Given information:
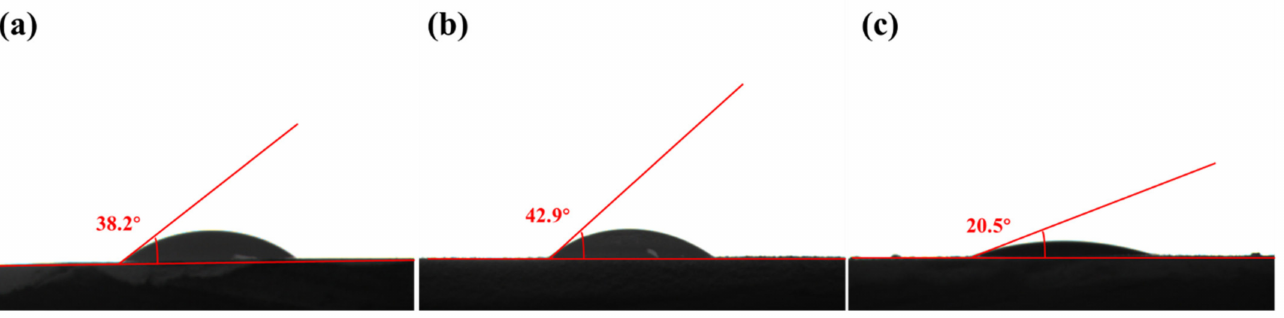
Figure 6. Water contact angle measurement result (( a ) TiO 2 –Al 2 O 3 membrane surface, ( b ) ZTA composite membrane surface without PEI addition, and ( c ) ZTA composite membrane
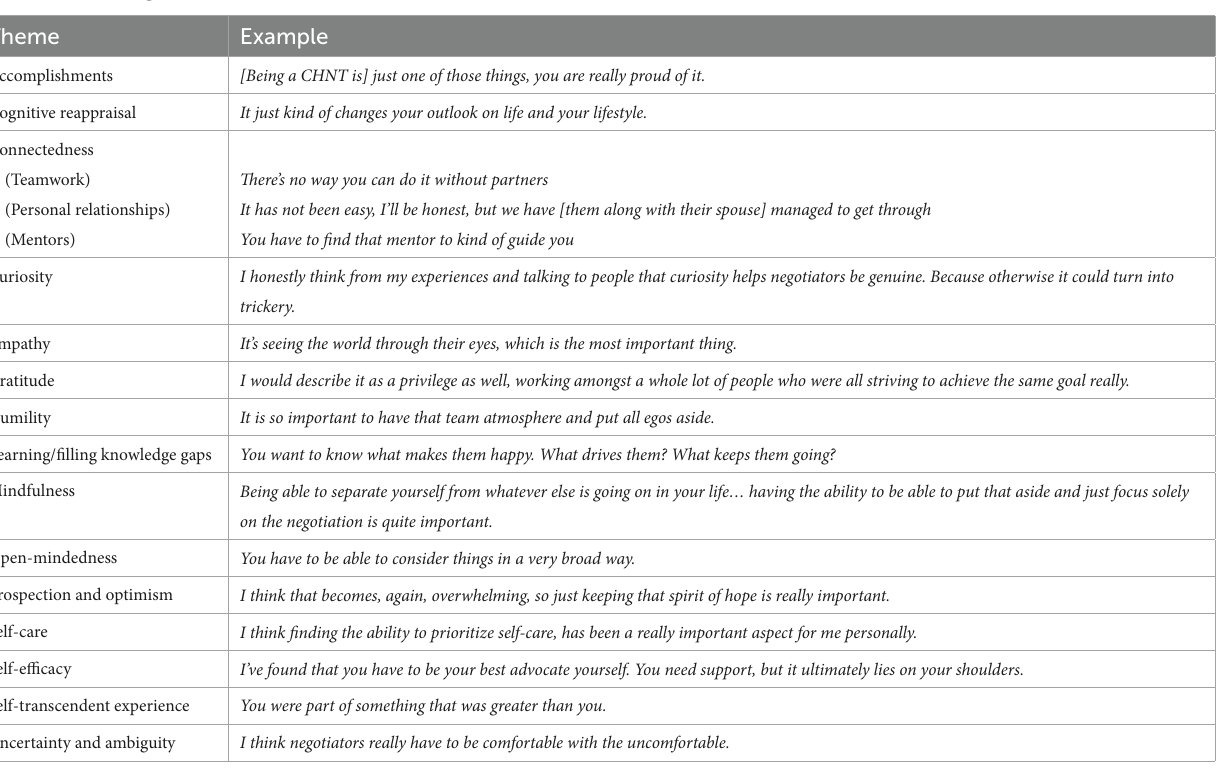
TABLE 2 Awe and negotiator-related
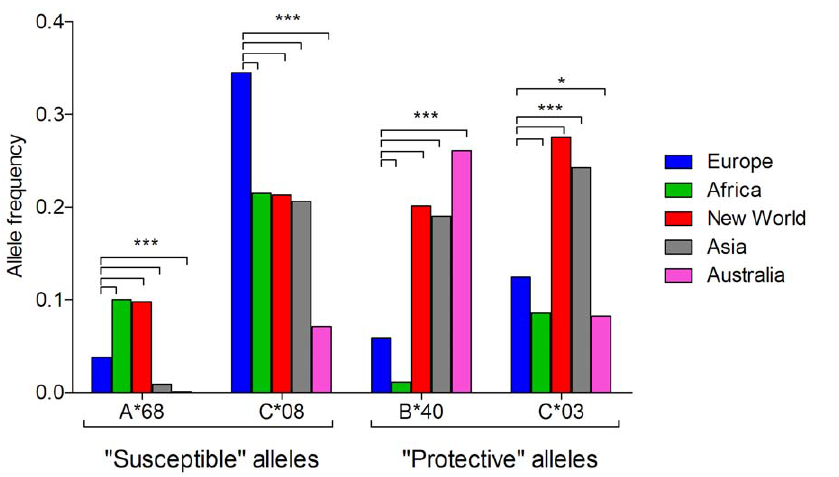
Figure 3. ‘‘Susceptible’’ and ‘‘protective’’ allele frequencies in world populations. The histogram displays the allele frequency of each ‘‘susceptible’’ and ‘‘protective’’ allele in various world populations. The North and sub-Saharan Africa were regrouped under Africa, North and South America were regrouped under New World, and Oceania, northwest, southeast, and southwest Asia were regrouped under Asia, Australia represents aboriginal populations only. *** P , 0.0001 and * P , 0.05 for Europe vs. comparison population.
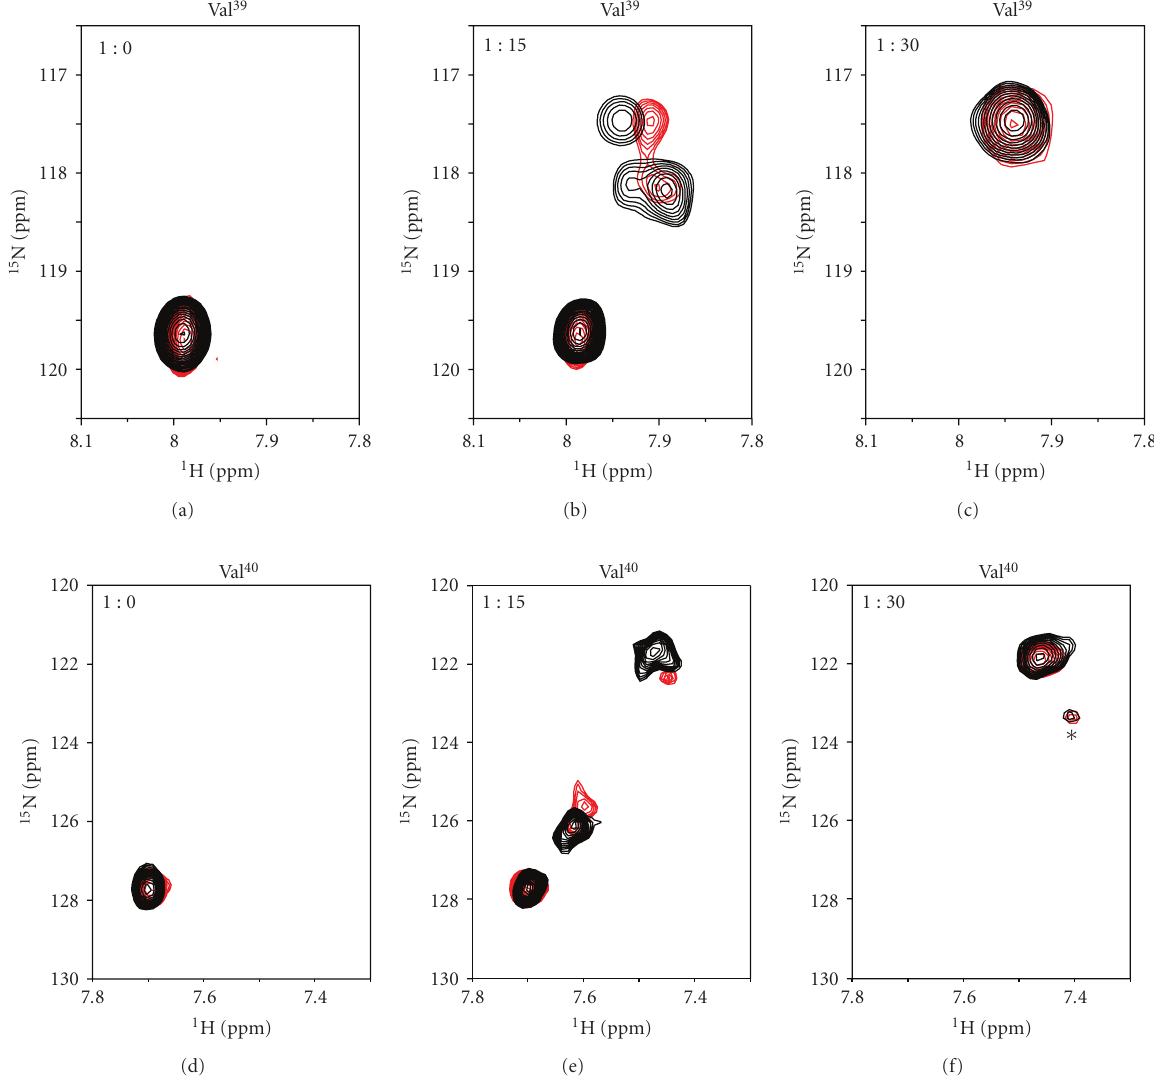
Figure 4: 1 H- 15 N HSQC peak originating from Val 39 (upper) and Val 40 (lower) of A β (1–40) in the presence or absence of GM1 micelles and ThT. Site specifically 15 N-labelled A β (1–40) proteins (0.2mM each) were titrated with GM1 at A β /GM1 molar ratios of 1:0 (a, d), 1:15 (b, e), and 1 :30 (c, f). The spectra measured in the absence (black) and presence (red) of 0.4 mM ThT are overlaid. The peak indicated by asterisk originated from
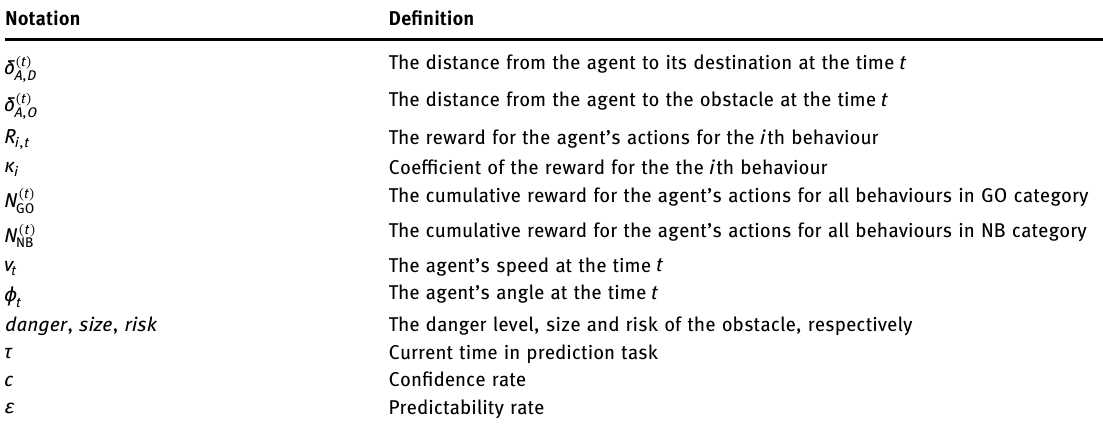
Table 2: Notations used in the article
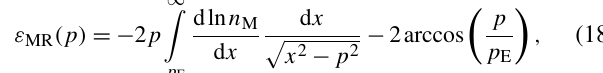
Figure 5. Reflection over ocean.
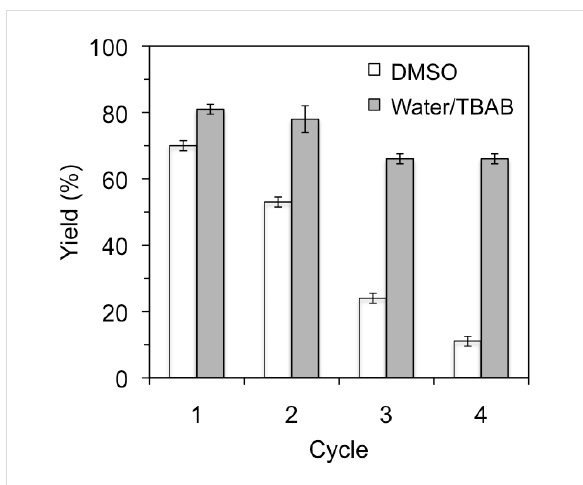
Figure 1: Typical recycling experiments for the gelatin-catalyzed Henry reaction. Reaction conditions: 4-Nitrobenzaldehyde ( 1a ,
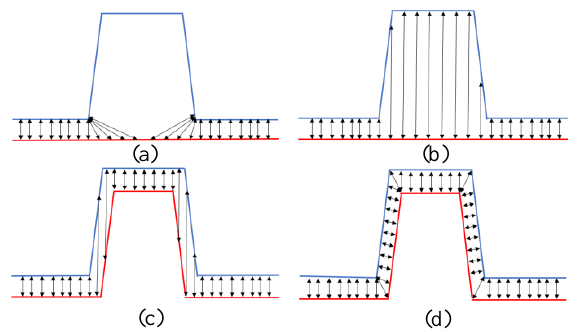
Figure 2. Neighboring points search: (a) is the wrong way to search for neighboring points in 3D direction, (b) is the correct way to search neighboring points in horizontal direction, (c) is the wrong way to search for neighboring points in horizontal direction, (d) is the correct way to search for neighboring points in 3D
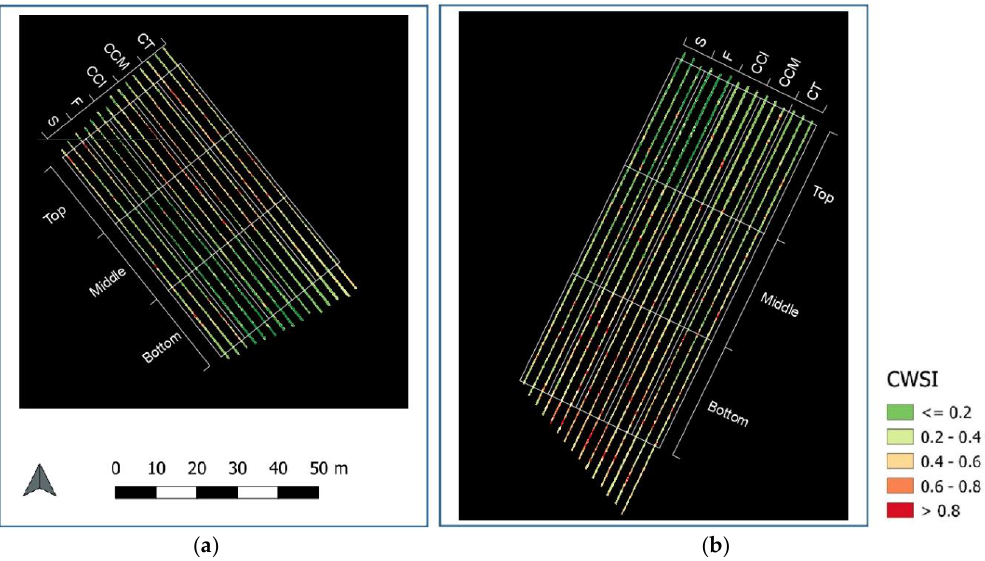
Figure 11. Maps of CWSI computed for ( a ) Montevertine and ( b ) San Giusto a Rentennano. The relationship between CWSI vs MSWP is shown in Figure 12a,b. The size of the bubble is proportional to the slope gradient, whereas the value next to the bubble indicates the NDVI value.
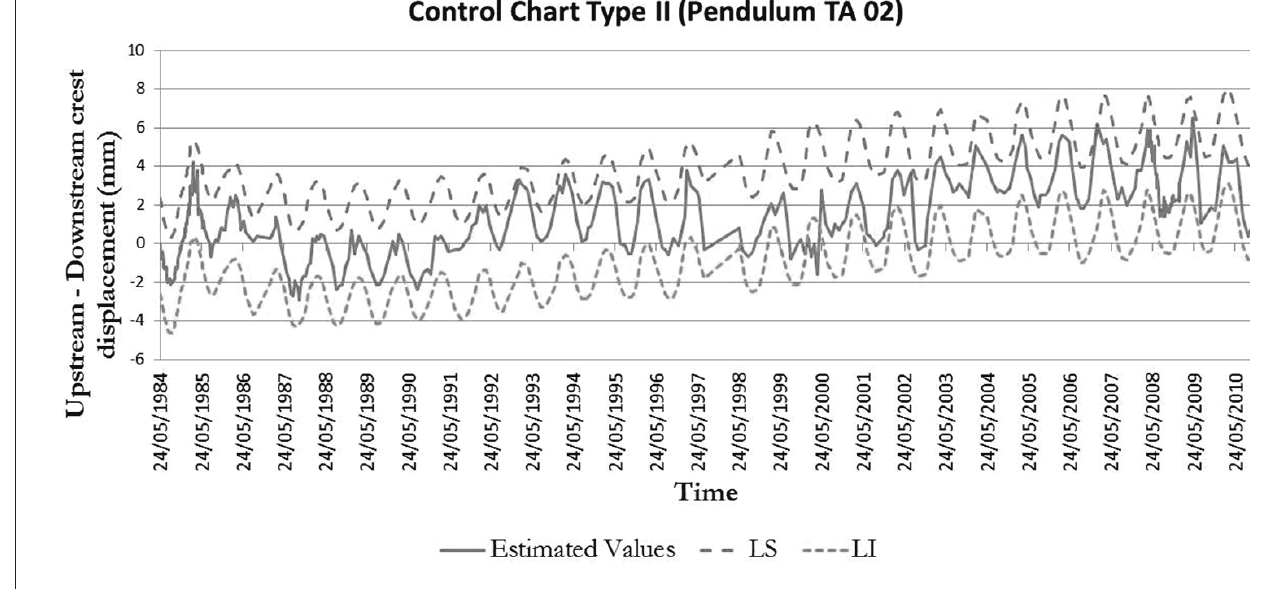
The Control Chart Type I, for residual regression, has the advan - tage of more clearly showing the periods in which major differ - ences occur between instrument readings and the predicted val - ues. On the other hand, Control Chart Type II has the advantage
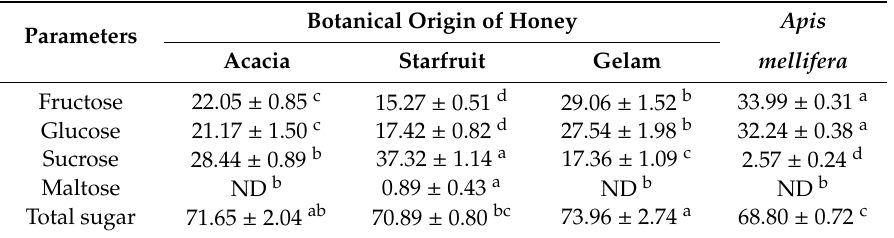
Table 2. The concentration of sugar (g / 100 g) in honey samples from di ff erent botanical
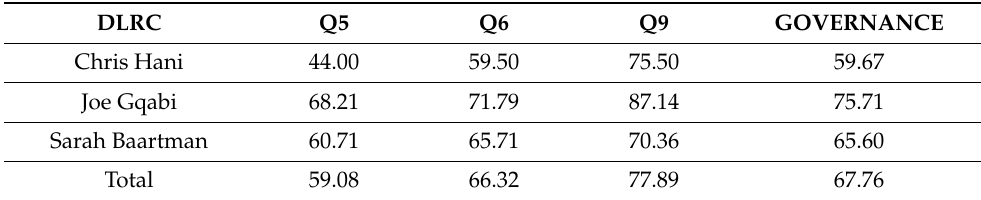
Table 6. Governance (average standardized assessment score in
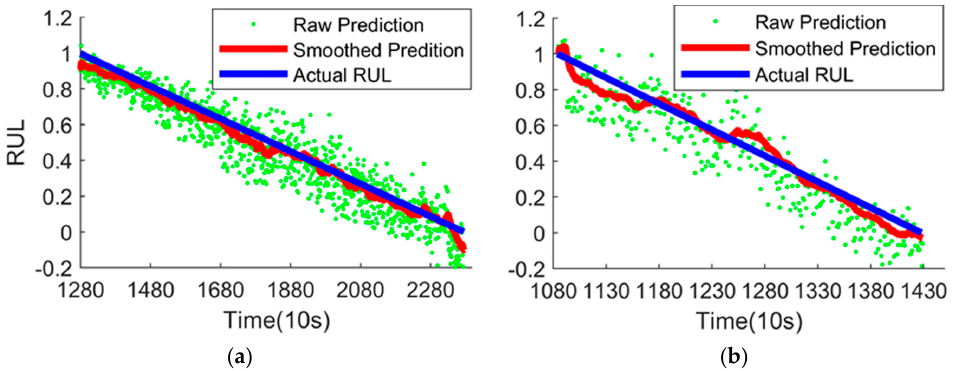
Figure 8. RUL prediction results of the test sets. ( a ) RUL prediction results of the Bearing1_3 by the proposed method; ( b ) RUL prediction results of the Bearing1_4 by the proposed method.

Required action:
Word for word, repeat each record above; leave out every picture.

Result for this exercise:
Figure 6. Water contact angle measurement result (( a ) TiO 2 –Al 2 O 3 membrane surface, ( b ) ZTA composite membrane surface without PEI addition, and ( c ) ZTA composite membrane
TABLE 2 Awe and negotiator-related
Figure 3. ‘‘Susceptible’’ and ‘‘protective’’ allele frequencies in world populations. The histogram displays the allele frequency of each ‘‘susceptible’’ and ‘‘protective’’ allele in various world populations. The North and sub-Saharan Africa were regrouped under Africa, North and South America were regrouped under New World, and Oceania, northwest, southeast, and southwest Asia were regrouped under Asia, Australia represents aboriginal populations only. *** P , 0.0001 and * P , 0.05 for Europe vs. comparison population.
Figure 4: 1 H- 15 N HSQC peak originating from Val 39 (upper) and Val 40 (lower) of A β (1–40) in the presence or absence of GM1 micelles and ThT. Site specifically 15 N-labelled A β (1–40) proteins (0.2mM each) were titrated with GM1 at A β /GM1 molar ratios of 1:0 (a, d), 1:15 (b, e), and 1 :30 (c, f). The spectra measured in the absence (black) and presence (red) of 0.4 mM ThT are overlaid. The peak indicated by asterisk originated from
Table 2: Notations used in the article
Figure 5. Reflection over ocean.
Figure 1: Typical recycling experiments for the gelatin-catalyzed Henry reaction. Reaction conditions: 4-Nitrobenzaldehyde ( 1a ,
Figure 2. Neighboring points search: (a) is the wrong way to search for neighboring points in 3D direction, (b) is the correct way to search neighboring points in horizontal direction, (c) is the wrong way to search for neighboring points in horizontal direction, (d) is the correct way to search for neighboring points in 3D
Figure 11. Maps of CWSI computed for ( a ) Montevertine and ( b ) San Giusto a Rentennano. The relationship between CWSI vs MSWP is shown in Figure 12a,b. The size of the bubble is proportional to the slope gradient, whereas the value next to the bubble indicates the NDVI value.
The Control Chart Type I, for residual regression, has the advan - tage of more clearly showing the periods in which major differ - ences occur between instrument readings and the predicted val - ues. On the other hand, Control Chart Type II has the advantage
Table 2. The concentration of sugar (g / 100 g) in honey samples from di ff erent botanical
Table 6. Governance (average standardized assessment score in
Figure 8. RUL prediction results of the test sets. ( a ) RUL prediction results of the Bearing1_3 by the proposed method; ( b ) RUL prediction results of the Bearing1_4 by the proposed method.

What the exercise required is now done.